Song to Seasons by Paula Grenside

Song to Seasons

I sing with your petals in my throat, Spring;
you, with roses as antithesis to snowdrops, vibrate
in your glass menagerie of birds twittering
to pet-clouds morphing in the wind. You teach
me to scratch off the melancholic light
of dead hours still stuck under my nails.

Then ragged clouds come from the ocean
and the sky, forged by lightning,
dresses days’ hips in lemon trees
and brazen spikes of wheat. I am your child,
Summer; as fast as thunder, I absorb
your lightforce that flows in my fingers.

When you, Autumn, come, you show me
he contiguity of flame and ice.
In a vertigo of red and chants from vineyards,
you harvest grapes and leave
nakedness that tastes of salt. I start
forgetting the flavor of sun in my body.

And you, Winter, make me lose myself
in the opium of your shapeless monotony.
In the white abyss that is a poem to burials,
tenacious cobwebs entrap solitary boats
full of rotten fish. I raise my hands
to wave goodbye, but they’re a frozen sculpture.

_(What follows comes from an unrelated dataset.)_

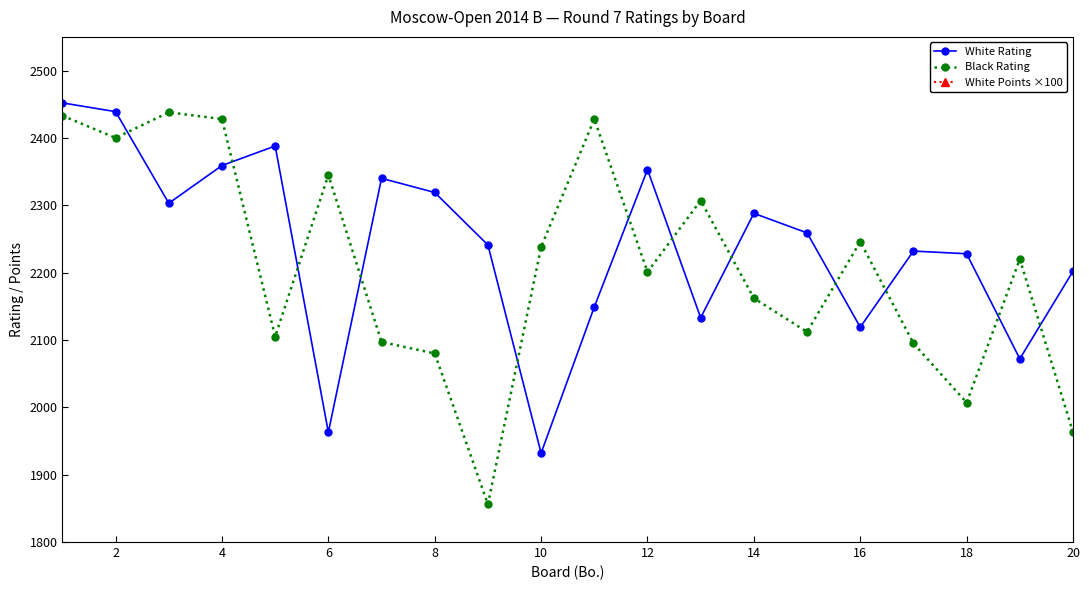

True or false: Black Rating has a value of 3077 at 20.

False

Paula Grenside’s questions:

1: Is this line: “in your glass menagerie of birds twittering” a bit too precious? I liked
the image I associate with it, but maybe it is not that clear for readers.
2: Is the tone suitable for the topic?
3: Is the sensory imagery effective?

Thank You,

Paula Grenside

Reply directly to the poet: arrigo.boer (at) fastwebnet (dot) it


  1. Fendall  •  Oct 2, 2010 @4:32 pm

    Hi, Paula. I enjoyed the imagery you’ve employed. I think the line w/ “glass menagerie…” is good b/c it is delicate and fits w/ the 1st stanza. The tone is suitable. The imagery is effective for the most part. I feel that in some places the poem is wordy, possible b/c of structure, the order of lines and line breaks. If you want, you can try cutting out some words and playing w/ breaks. The first stanza in particular could use some clarification. I like the relationship between the speaker and the subjects. I like the visceral quality of the relationship via the imagery. What would happen if you omitted the names of the seasons alltogether? What if the reader had to infer what season is being adressed? Thanks.

  2. Alex in Denver  •  Nov 26, 2012 @6:56 pm

    I agree with Fendall. The ‘glass menagerie’ is a create use of imagery. In fact, the use of imagery is seen elsewhere to, including in the line I enjoyed: ‘Then ragged clouds come from the ocean’.